Cette décision a provoqué une vague de réactions au sein de sa famille politique. Le Parti du peuple pour la reconstruction et la démocratie (PPRD) rejette le verdict.
Son secrétaire permanent, Emmanuel Ramazani Shadary, parle d’un procès monté de toutes pièces. « C’est une vaste blague. Dès le début, nous avions dit qu’il s’agissait d’une décision politique inique, d’un procès bidon, monté dans un régime dictatorial », a-t-il déclaré.
Shadary accuse le pouvoir d’avoir préparé cette issue depuis longtemps. Il cite le retrait de la garde rapprochée de Kabila, les perquisitions, les restrictions de déplacement et la levée de ses immunités parlementaires.

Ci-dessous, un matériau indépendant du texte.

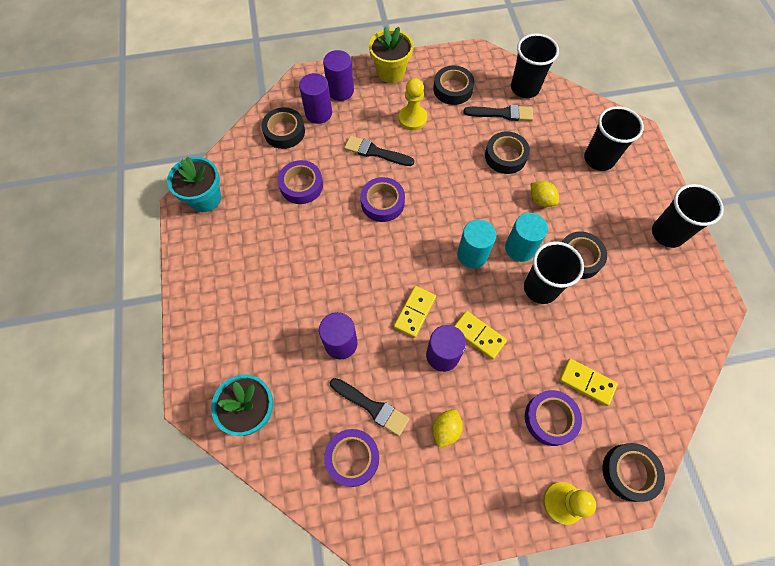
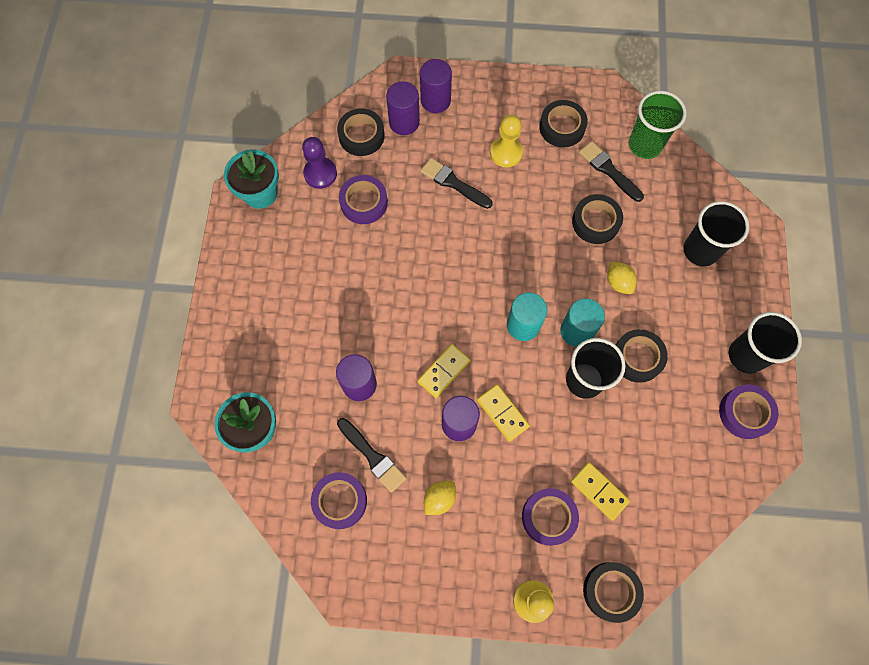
camera: 15 degrees right, 5 degrees up
(256, 170) = (320, 174): none -> purple pawn
(382, 202) = (444, 243): purple tape -> purple tape (745, 413)
(390, 72) = (498, 90): yellow flower pot -> none
(502, 113) = (608, 170): black brush -> black brush turned 150 degrees counterclockwise
(524, 88) = (645, 145): black cup -> green cup

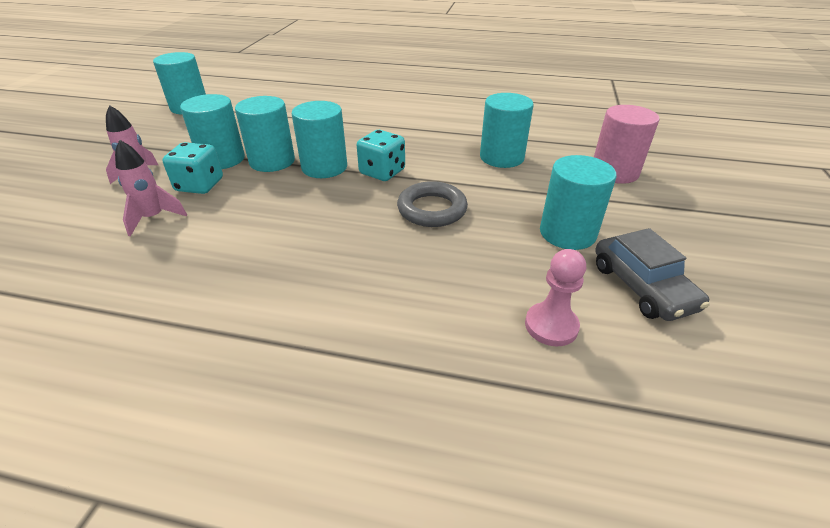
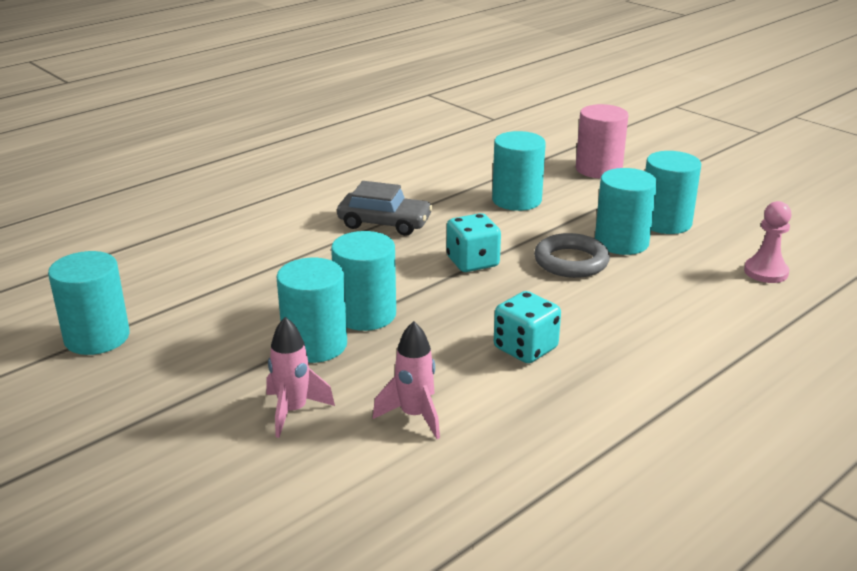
camera: 55 degrees left, 10 degrees down
(199, 185) = (367, 372): turquoise dice -> turquoise dice (525, 348)
(324, 167) = (421, 288): turquoise cylinder -> turquoise cylinder (621, 242)
(642, 287) = (751, 226): grey car -> grey car (384, 223)

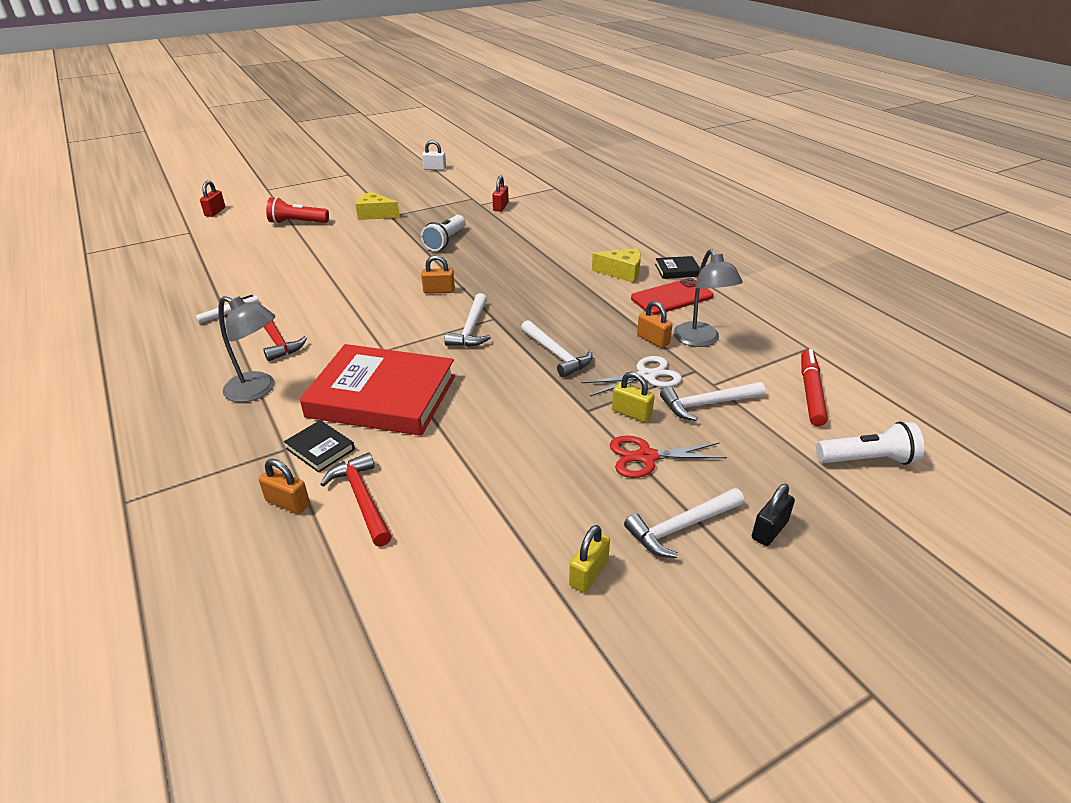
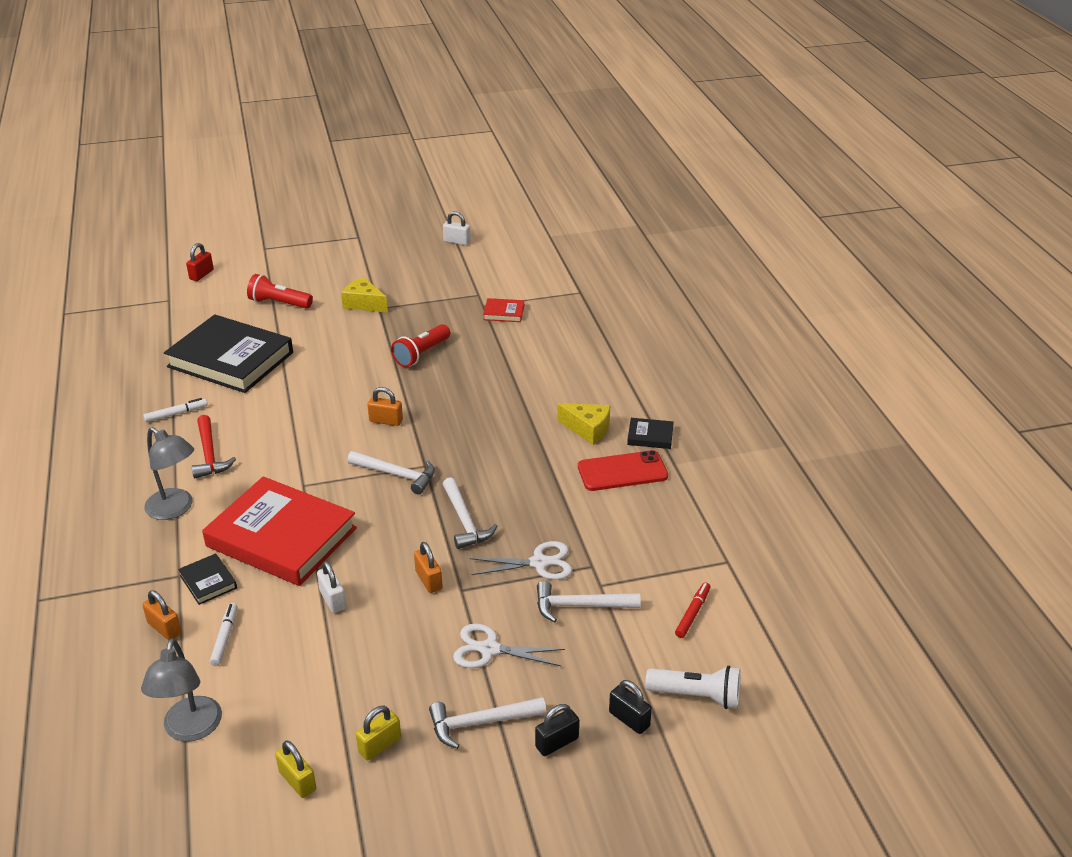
camera: 15 degrees right, 0 degrees up
(268, 266) = (230, 360): none -> black book
(362, 499) = (225, 637): red hammer -> white marker
(445, 241) = (421, 354): white flashlight -> red flashlight
(463, 442) = (332, 599): none -> white padlock
(471, 329) = (397, 475): white hammer -> white hammer turned 90 degrees counterclockwise
(500, 207) = (504, 313): red padlock -> red book
(631, 413) = (501, 601): yellow padlock -> yellow padlock (297, 781)
(646, 457) = (489, 649): red scissors -> white scissors
(653, 340) = (571, 521): orange padlock -> orange padlock (428, 580)
(700, 340) = (620, 531): grey lamp -> grey lamp (190, 729)
(811, 392) = (692, 613): red marker -> red marker, size x0.64
(822, 493) = (629, 719): none -> black padlock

Il appelle les militants à rester calmes et unis : « On ne craint rien, on reste serein. Nous demandons à tous nos camarades du PPRD de rester vigilants, concentrés car il ne s’agit que de simples intimidations. »
De son côté, la Haute Cour militaire affirme que Joseph Kabila avait organisé des réunions d’état-major à Goma et Bukavu, inspecté des centres d’instruction des rebelles et dirigé la coalition AFC/M23.
Même le Front commun pour le Congo (FCC), sa plateforme électorale, a dénoncé ce jugement qu’il considère comme une manœuvre politique contre son autorité morale.